Dit vonnis is gewezen door
mr. A.P. Sno, voorzitter,
mr. M.T. Renckens, rechter,
mr. C.W. de Wit, rechter,
in tegenwoordigheid van mr. R.A. Hopman, griffier,
en uitgesproken ter openbare terechtzitting van deze rechtbank van 17 april 2019.

Voetnoten

1.Wanneer hierna wordt verwezen naar een proces-verbaal, wordt - tenzij anders vermeld - bedoeld een ambtsedig proces-verbaal, opgemaakt in de wettelijke vorm door (een) daartoe bevoegde opsporingsambtena(a)r(en).
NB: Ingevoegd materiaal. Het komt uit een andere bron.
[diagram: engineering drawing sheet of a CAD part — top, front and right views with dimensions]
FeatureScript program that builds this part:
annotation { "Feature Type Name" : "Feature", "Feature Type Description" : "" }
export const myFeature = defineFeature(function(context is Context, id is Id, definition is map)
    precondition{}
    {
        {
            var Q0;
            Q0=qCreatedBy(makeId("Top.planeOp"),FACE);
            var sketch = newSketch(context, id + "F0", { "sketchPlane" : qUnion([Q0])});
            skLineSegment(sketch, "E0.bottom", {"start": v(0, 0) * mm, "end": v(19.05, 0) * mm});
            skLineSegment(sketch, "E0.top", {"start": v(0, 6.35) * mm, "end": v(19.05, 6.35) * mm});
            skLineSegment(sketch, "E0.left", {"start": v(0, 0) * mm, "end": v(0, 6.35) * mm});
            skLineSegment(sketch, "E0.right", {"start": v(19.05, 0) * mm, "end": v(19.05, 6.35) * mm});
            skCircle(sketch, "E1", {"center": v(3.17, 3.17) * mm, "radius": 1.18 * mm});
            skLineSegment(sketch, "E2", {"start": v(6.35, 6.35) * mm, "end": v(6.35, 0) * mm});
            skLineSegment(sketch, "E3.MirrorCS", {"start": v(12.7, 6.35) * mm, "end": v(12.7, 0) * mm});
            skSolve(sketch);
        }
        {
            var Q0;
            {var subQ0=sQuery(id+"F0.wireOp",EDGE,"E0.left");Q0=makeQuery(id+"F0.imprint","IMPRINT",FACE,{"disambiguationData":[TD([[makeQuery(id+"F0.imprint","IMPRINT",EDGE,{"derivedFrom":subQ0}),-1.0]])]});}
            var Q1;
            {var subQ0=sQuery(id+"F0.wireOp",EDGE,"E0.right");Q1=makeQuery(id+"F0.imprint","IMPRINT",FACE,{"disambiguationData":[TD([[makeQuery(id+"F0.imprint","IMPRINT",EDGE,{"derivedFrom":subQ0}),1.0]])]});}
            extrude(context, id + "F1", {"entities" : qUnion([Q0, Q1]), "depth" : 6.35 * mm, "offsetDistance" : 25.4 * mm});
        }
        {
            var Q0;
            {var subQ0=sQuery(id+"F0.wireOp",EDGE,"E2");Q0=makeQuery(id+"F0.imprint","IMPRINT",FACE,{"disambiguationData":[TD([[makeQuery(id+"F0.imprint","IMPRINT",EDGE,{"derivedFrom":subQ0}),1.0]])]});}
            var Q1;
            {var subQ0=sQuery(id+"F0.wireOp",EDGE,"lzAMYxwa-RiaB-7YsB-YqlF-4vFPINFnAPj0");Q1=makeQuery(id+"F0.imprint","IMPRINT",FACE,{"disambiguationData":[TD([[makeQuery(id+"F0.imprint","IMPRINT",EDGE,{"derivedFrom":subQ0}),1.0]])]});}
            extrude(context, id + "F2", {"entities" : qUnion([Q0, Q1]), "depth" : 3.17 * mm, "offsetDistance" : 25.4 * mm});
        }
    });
Waar wordt verwezen naar dossierpagina’s, betreft dit de pagina’s van het proces-verbaal met het nummer PL1500-2018050529, van de politie eenheid Den Haag, district Leiden-Bollenstreek, basisteam Leiden-Noord (doorgenummerd blz. 1 t/m 46).
2.Proces-verbaal van aangifte [slachtoffer 1] , blz. 21 en 22.
3.Proces-verbaal van bevindingen, blz. 23 en 24.
4.Proces-verbaal van aangifte [slachtoffer 2] , blz. 26 en 27.
5.Proces-verbaal van verhoor getuige [slachtoffer 1] , blz. 30.